▶ _Exercise directions_
Where does the word "Jobs" appear in the entries below? Copy each line that holds it.

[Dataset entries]
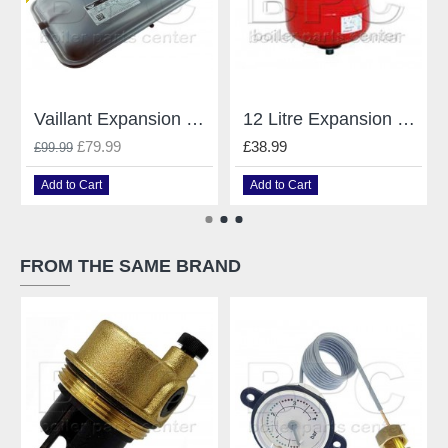
Vaillant Expansion Vessel For Vaillant Boilers 181051
12 Litre Expansion Vessel For Heating Systems
£79.99
£38.99
£99.99
Add to Cart
Add to Cart
FROM THE SAME BRAND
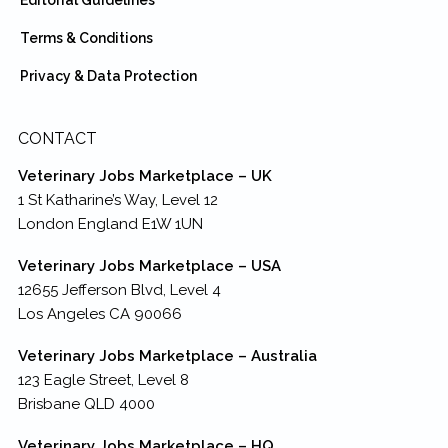
Terms & Conditions
Privacy & Data Protection
CONTACT
Veterinary Jobs Marketplace – UK
1 St Katharine’s Way, Level 12
London England E1W 1UN
Veterinary Jobs Marketplace – USA
12655 Jefferson Blvd, Level 4
Los Angeles CA 90066
Veterinary Jobs Marketplace – Australia
123 Eagle Street, Level 8
Brisbane QLD 4000
Veterinary Jobs Marketplace – HQ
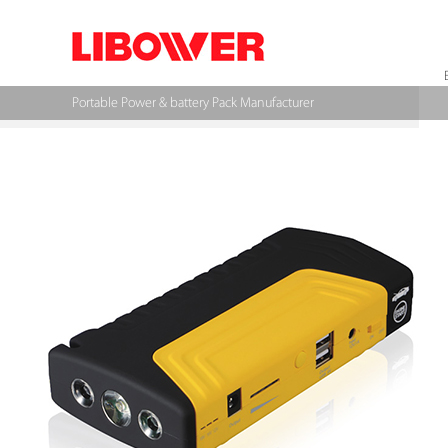
Portable Power & battery Pack Manufacturer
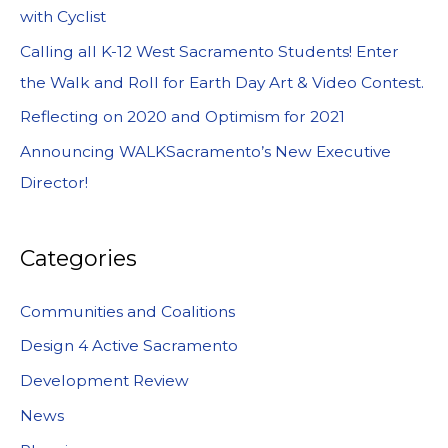
with Cyclist
Calling all K-12 West Sacramento Students! Enter
the Walk and Roll for Earth Day Art & Video Contest.
Reflecting on 2020 and Optimism for 2021
Announcing WALKSacramento’s New Executive
Director!
Categories
Communities and Coalitions
Design 4 Active Sacramento
Development Review
News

▶ _Output below_
Veterinary Jobs Marketplace – UK
Veterinary Jobs Marketplace – USA
Veterinary Jobs Marketplace – Australia
Veterinary Jobs Marketplace – HQ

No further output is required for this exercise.